Some of the oldest rocks on Earth, about 3.5 billion years old, contain fossils identified as bacterial. Slightly older rocks, about 3.8 billion years old, contain traces of organic compounds. In 1952, graduate student Stanley Miller set up an experiment to simulate the conditions in early Earth's oceans and atmosphere. Miller's sealed system contained water and inorganic compounds like those found in volcanic gases. He removed the oxygen and inserted electrodes to simulate the lightning that usually accompanies volcanic eruptions, due the atmospheric disruptions by the volcanic dust and gases. To simulate natural evaporation and condensation, Miller put his experimental brew through cycles of heating and cooling for a week, while passing electric sparks through the flask. After a week, Miller's sealed system contained amino acids, the building blocks of living materials.

Follow-up experiments by Miller and others showed that shaking the flask to simulate wave action resulted in some of the amino acids becoming trapped together in small bubbles resembling the simplest bacteria. They also showed that the amino acids will stick to some naturally occurring minerals. Although scientists have not yet triggered life in a flask, the experiments show that the materials of simple life forms developed in the early oceans of Earth. Analysis of DNA from modern life forms, from bacteria to humans, shows that the earliest simple ancestors lived in hot water.
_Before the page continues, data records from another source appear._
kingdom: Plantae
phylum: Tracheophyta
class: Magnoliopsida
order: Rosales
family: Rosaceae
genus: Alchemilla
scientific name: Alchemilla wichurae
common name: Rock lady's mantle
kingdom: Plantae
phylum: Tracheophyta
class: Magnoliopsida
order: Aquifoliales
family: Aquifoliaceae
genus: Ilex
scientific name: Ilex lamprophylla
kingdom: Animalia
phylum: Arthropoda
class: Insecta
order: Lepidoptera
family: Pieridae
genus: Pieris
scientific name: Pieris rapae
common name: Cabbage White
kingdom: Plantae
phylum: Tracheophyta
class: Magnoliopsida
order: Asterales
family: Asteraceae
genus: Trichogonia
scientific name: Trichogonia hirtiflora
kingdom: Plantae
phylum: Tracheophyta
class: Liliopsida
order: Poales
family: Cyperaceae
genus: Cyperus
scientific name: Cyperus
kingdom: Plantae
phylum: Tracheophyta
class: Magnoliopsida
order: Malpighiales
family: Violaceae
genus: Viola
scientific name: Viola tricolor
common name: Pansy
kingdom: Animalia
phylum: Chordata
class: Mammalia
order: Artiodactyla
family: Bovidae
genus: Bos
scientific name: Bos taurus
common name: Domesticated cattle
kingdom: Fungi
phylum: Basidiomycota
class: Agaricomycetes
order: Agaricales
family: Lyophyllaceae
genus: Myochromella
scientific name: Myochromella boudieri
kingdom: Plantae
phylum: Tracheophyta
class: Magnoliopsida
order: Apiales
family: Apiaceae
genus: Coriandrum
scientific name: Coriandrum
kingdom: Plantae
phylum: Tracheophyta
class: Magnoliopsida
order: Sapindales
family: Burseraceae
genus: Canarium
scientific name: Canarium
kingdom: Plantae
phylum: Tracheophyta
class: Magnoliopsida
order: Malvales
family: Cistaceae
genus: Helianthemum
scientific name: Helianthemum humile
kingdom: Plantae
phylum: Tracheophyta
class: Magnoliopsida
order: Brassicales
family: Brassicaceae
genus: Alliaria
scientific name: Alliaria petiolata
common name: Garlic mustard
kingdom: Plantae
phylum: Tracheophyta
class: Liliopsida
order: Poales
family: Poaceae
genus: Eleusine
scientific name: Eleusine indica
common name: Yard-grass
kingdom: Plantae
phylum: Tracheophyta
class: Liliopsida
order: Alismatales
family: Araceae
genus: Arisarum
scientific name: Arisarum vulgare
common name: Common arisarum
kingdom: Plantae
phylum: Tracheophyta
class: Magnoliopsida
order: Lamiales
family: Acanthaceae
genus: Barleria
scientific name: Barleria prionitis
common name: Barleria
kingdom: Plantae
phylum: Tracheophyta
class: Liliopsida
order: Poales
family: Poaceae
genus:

While most modern life would suffocate in that early volcano-generated atmosphere, some life forms thrive in those conditions. Simple bacteria like those found at deep sea vents show that bacteria survive in harsh conditions. Fossils of cyanobacteria, a type of photosynthetic blue-green algae, developed and spread in the ancient ocean. The waste product of their respiration, oxygen, eventually poisoned their atmosphere. Their pollution changed the atmosphere enough to allow the development of oxygen-dependent life forms.

The importance of volcanoes to life didn't end with the development of an oxygen-rich atmosphere. Igneous rocks form over 80 percent of the Earth's surface, both above and below the ocean's surface. Igneous rocks (rocks from fire) include volcanic (erupted) and plutonic (molten material that cooled before erupting) rocks. Volcanic eruptions continue to add land, whether by extending existing land, as in Hawaii, or by bringing new islands to the surface, as at Surtsey, an island that emerged in 1963 along the mid-ocean ridge near Iceland.

Even the shape of the Earth's land masses relates back to volcanoes. Volcanoes occur along the Earth's spreading centers, where the erupting lava slowly pushes the upper Earth layers into different configurations. The destruction of the lithosphere (crust and upper mantle) at subduction zones also causes volcanoes when the melted, less dense magma rises back to the Earth's surface. These volcanoes cause the hazards associated with composite volcanoes like Mt. St. Helens and Vesuvius. The effects of the explosive eruptions from composite volcanoes range from the inconveniences of delayed and cancelled airplane flights due to thick ash to changes in weather patterns when volcanic dust reaches the stratosphere and blocks part of the sun's energy.

Despite the negative impacts of volcanic activity, there are positives of volcanoes, too. Volcanic dust, ash and rocks decompose into soils with an exceptional ability to hold nutrients and water, making them very fertile. These rich volcanic soils, called andisols, form about 1 percent of the Earth's available surface.

Volcanoes continue to heat their local environments. Hot springs support local wildlife habitats, and many communities use geothermal energy for heat and power.

Mineral assemblages often develop due to fluids from igneous intrusions. From gemstones to gold and other metals, volcanoes are related to much of the mineral wealth of the Earth. The search for these minerals and other ores fueled many of the human explorations of Earth.